Nerd Dinner is a pretty good sample of the whole picture, you can download the sample code and play with it.
http://nerddinner.codeplex.com/
The problem I find is a lot of examples don't use best practices for MVC in favour of simplicity and ease of reading in tutorials. So I'll outline some of the things I've found out the hard way and that work for me.
Personally from what I've found is your controller should be responsible for handling information via ViewModels to act as Data Transfer Objects (DTOs) between your business logic and your views, and that's all they should have in them. I choose to never have business logic in the controller and instead opt for a series of service classes designed to deal with their own group of responsibilities (IoC takes care of most concerns the Services may have).
This is done to keep the business logic DRY and to make it easier should you decide to try making a mobile version of your site later, or maybe expose a public WebService/API to your data.

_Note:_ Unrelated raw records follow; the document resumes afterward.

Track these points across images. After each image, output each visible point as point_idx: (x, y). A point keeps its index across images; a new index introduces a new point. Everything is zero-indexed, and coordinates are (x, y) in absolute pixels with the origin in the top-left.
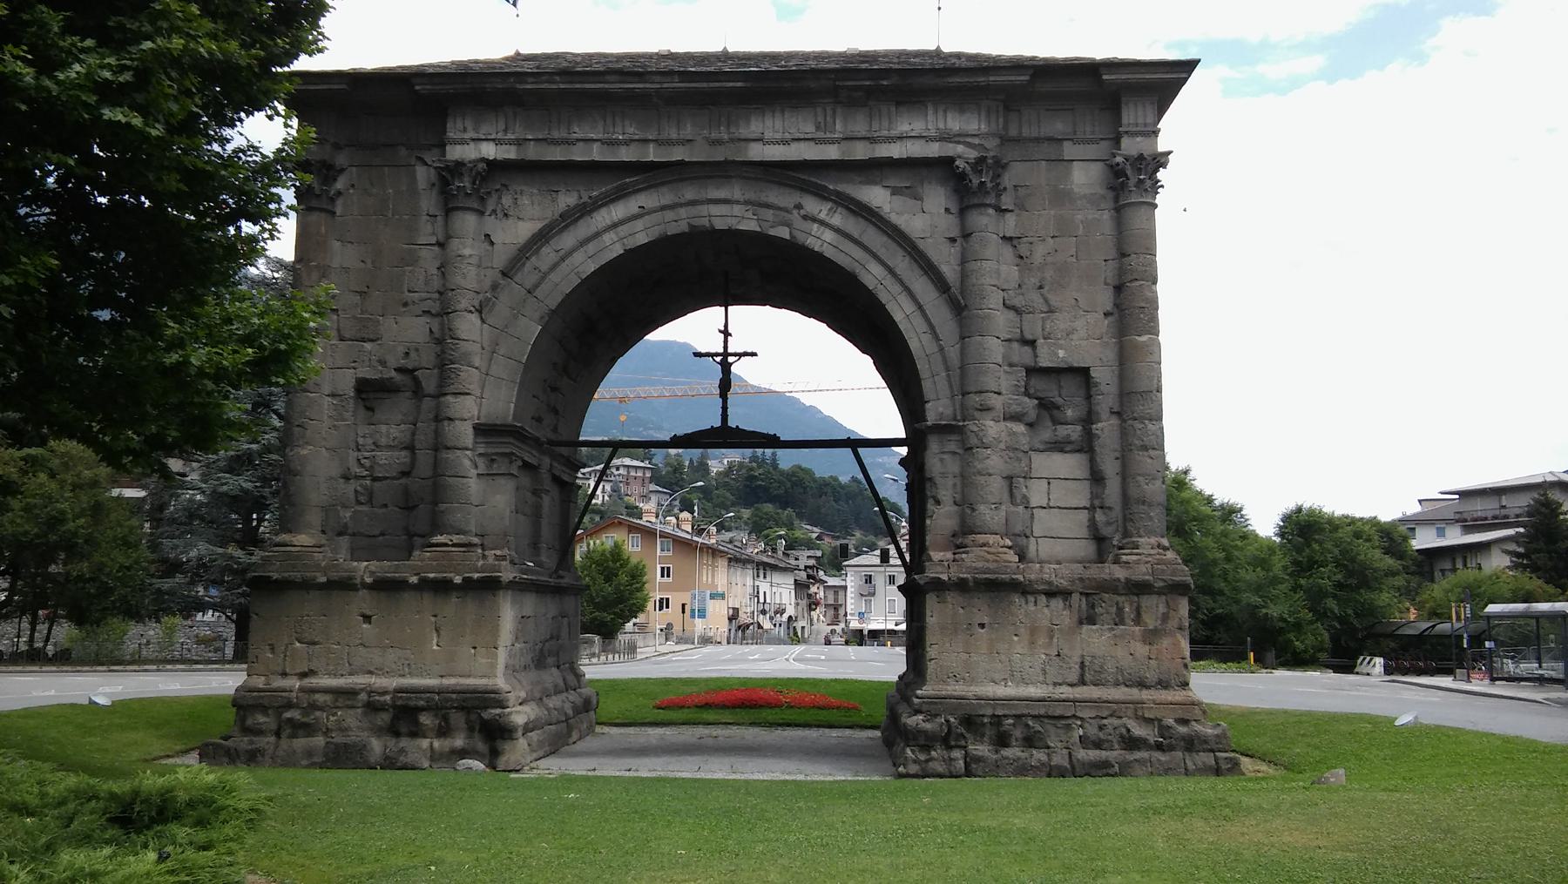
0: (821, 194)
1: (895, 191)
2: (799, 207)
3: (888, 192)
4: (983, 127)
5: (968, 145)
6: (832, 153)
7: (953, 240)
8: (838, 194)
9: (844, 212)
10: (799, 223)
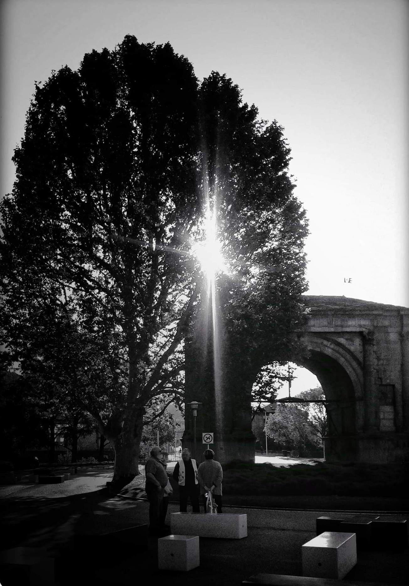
0: (328, 340)
1: (347, 339)
2: (322, 343)
3: (345, 339)
4: (370, 324)
5: (366, 329)
6: (332, 330)
7: (361, 352)
8: (333, 340)
9: (334, 345)
10: (322, 348)
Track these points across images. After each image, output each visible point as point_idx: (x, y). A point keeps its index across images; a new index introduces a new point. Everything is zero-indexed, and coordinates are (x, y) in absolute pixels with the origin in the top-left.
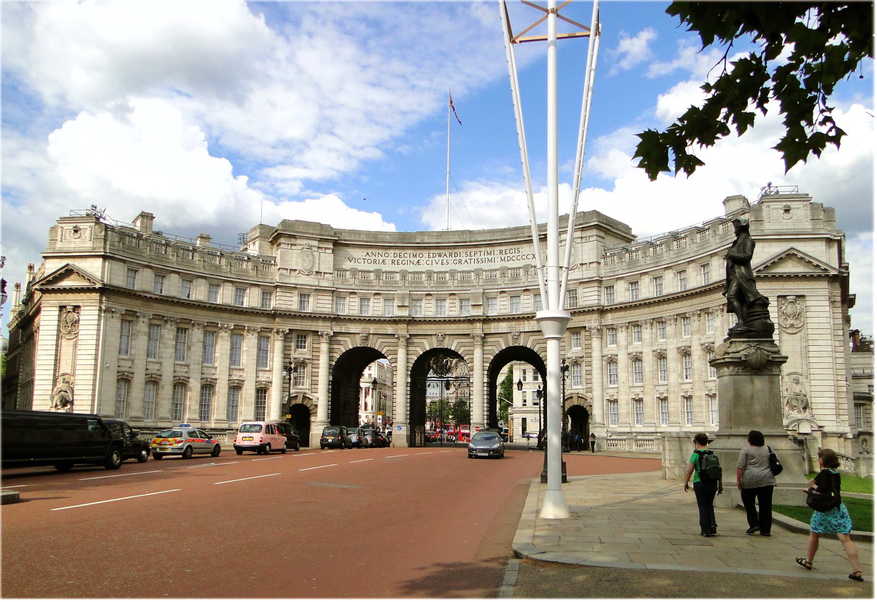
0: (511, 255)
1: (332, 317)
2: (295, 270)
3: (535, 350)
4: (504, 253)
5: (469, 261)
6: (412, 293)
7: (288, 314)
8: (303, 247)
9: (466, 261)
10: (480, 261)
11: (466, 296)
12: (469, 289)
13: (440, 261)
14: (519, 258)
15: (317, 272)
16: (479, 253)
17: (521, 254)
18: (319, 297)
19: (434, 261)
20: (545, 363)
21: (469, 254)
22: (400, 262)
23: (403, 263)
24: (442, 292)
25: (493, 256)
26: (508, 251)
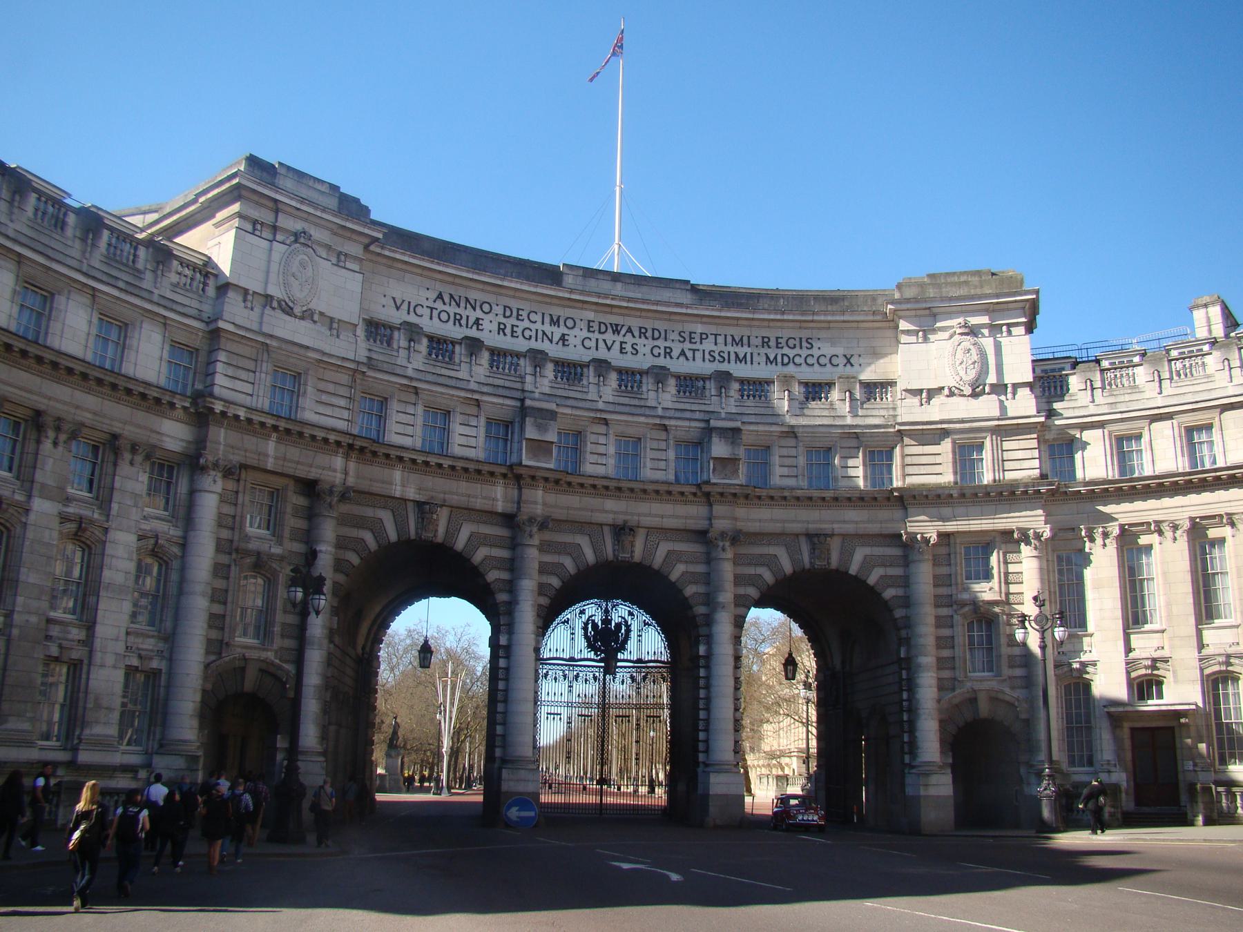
0: (791, 353)
1: (358, 443)
2: (268, 298)
3: (872, 580)
4: (772, 343)
5: (689, 354)
6: (561, 410)
7: (242, 413)
8: (292, 238)
9: (683, 353)
10: (717, 357)
11: (694, 435)
12: (697, 415)
13: (617, 346)
14: (810, 361)
15: (321, 314)
16: (712, 338)
17: (816, 352)
18: (322, 385)
19: (601, 344)
20: (899, 613)
21: (686, 335)
22: (519, 330)
23: (527, 333)
24: (636, 419)
25: (746, 349)
26: (783, 341)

The views should each use ViewModels specifically meant for each view, and these views should ONLY consist of primitive types or other view models. Never use a data entity from your ORM directly, though I'll be honest I have been known to break my own rule on this when it comes to views that only display information, but I usually pay for it later. Validation rules imposed on your data model are not necessarily applicable to a form and data loaded on your entity may not be relevant to your view either. ORM's that support Lazy Loading complex data entities can cause havoc with some VERY useful 3rd party libraries you can use in MVC like MiniProfiler and Glimpse, not to mention other issues when it comes to rendering these objects in forms for posting back later. So try to stick to flat ViewModels if possible.
I typically name my ViewModels according to their use. so my Register page may use a model called AccountsRegisterViewModel. However when I postback I usually use a different model called AccountsRegisterFormModel. This is because many times there is information I need to pass to render in the view but I really don't care about it (nor will it be present in most cases) on the action that accepts my postback. Also, MVC requires you to disambiguate your actions that use the same name via different parameters so using different view models helps there. For example CreateAccount() to show the account creation page and CreateAccount() that accepts your submission from the form. Though you can explicitly change where each form posts, the main focus with MVC is convention over configuration so I try not to change where forms post back to.
For your specific example of showing relevant information (Gold balance) you're likely going to want to create a Child Action with it's own view that would be responsible for doing it's own data access, or if you want to try your hand at ajax, have the balance be something handled in a smiple partial view that makes a call to a public action that returns JSON.
Those are the practices I've found have worked for me so far.